> **SUPPLIED PASSAGE**:
# Maximum photon energy in the photoelectric effect

Hi I'm a materials engineer and we have a subject about the optical and electrical properties of materials. In this subject I was asked a challenging question. I hope this is the right section for it.

We were asked why gamma rays do not exhibit true absorbance in metals whereas ultraviolet rays do. I answered that gamma rays had too much energy and were above the photoelectric energy band in metals whereas ultraviolet rays were within the photoelectric band. If I remember correctly this got me full marks but it did not seem right because surely the electrons would just be ejected faster and faster as the photon energy gets higher and higher. I continued to think about this problem until the other day I realised what if the electrons would need to be ejected faster then the speed of light. This is the calculation I came up with (sorry if it's a bit messy I'm not sure what all the right characters are);

1) E(kinetic) = 0.5*m(electron)*V(electron)^2
2) but there is a certain amount of energy from the photon associated with destabilising the original electron bond as opposed to new kinetic energy.
3) E(kinetic) = 0.5*m(electron)*V(electron)^2 + E(bond)
4) E(photon)=h(constant)F(photon)
5) max v ~ 3x10^8 m/s
6) m(electron) ~ 9.11*10^-31 kg
7) h(constant) = 6.626x10^-34 JS
8) therefore f(max, photon)= [0.5*m(electron)*V(max, electron)^2 + E(bond)] / h(constant)

(Data collected)
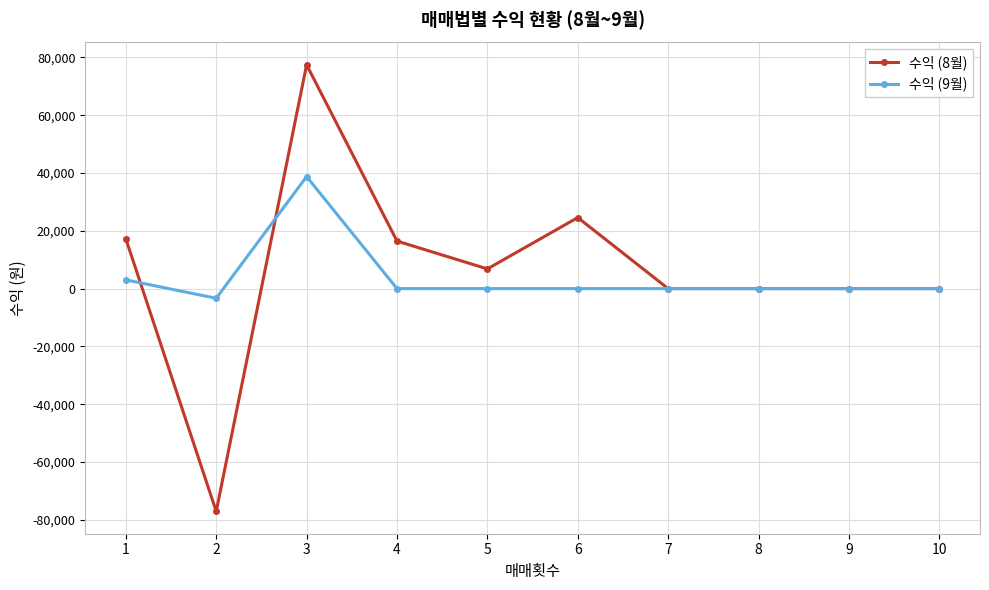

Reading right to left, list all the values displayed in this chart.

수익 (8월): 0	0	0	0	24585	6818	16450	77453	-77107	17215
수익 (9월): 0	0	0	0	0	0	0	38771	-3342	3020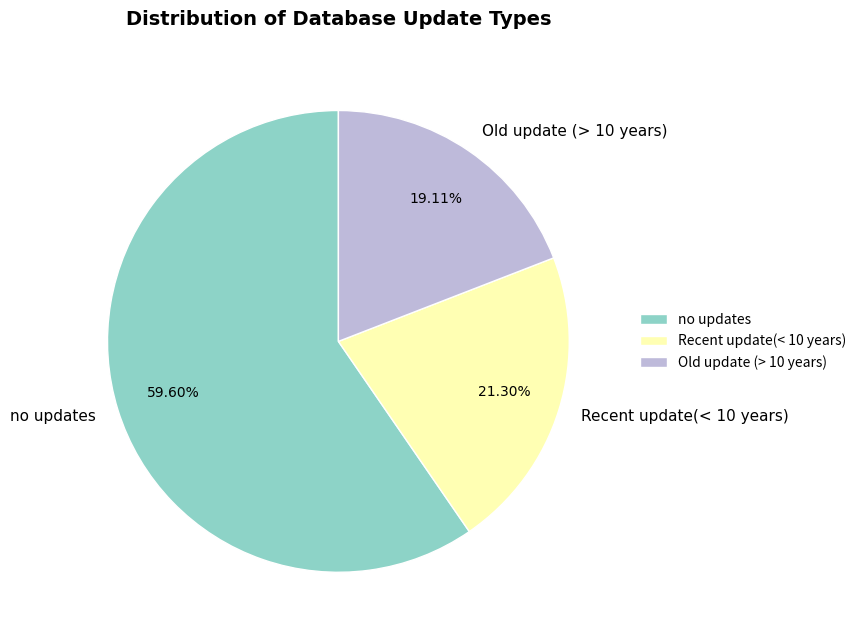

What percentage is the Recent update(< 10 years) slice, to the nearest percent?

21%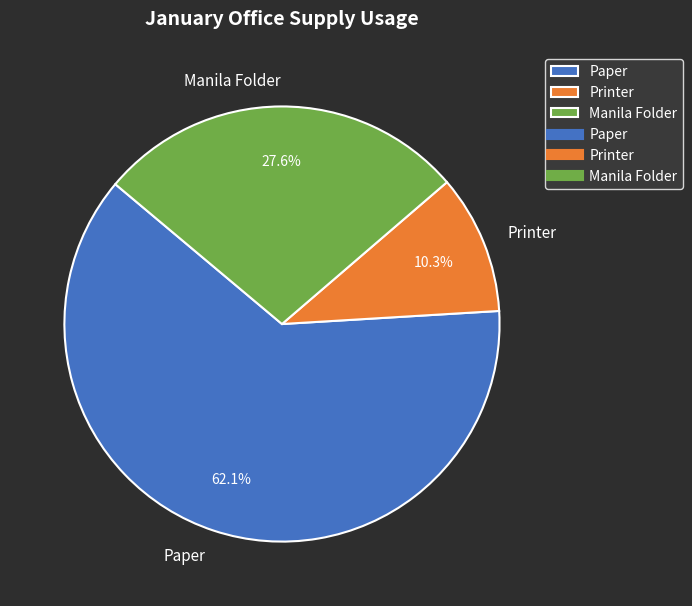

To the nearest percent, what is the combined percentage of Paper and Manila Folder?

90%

> **WORK TASK**:
Please write out, word for word, the part of the photoelectric effect post above that begins at the words "1) E(kinetic) = 0.5*m(electron)*V(electron)^2" and stops after "E(bond)] / h(constant)".

> **TASK ANSWER**:
1) E(kinetic) = 0.5*m(electron)*V(electron)^2
2) but there is a certain amount of energy from the photon associated with destabilising the original electron bond as opposed to new kinetic energy.
3) E(kinetic) = 0.5*m(electron)*V(electron)^2 + E(bond)
4) E(photon)=h(constant)F(photon)
5) max v ~ 3x10^8 m/s
6) m(electron) ~ 9.11*10^-31 kg
7) h(constant) = 6.626x10^-34 JS
8) therefore f(max, photon)= [0.5*m(electron)*V(max, electron)^2 + E(bond)] / h(constant)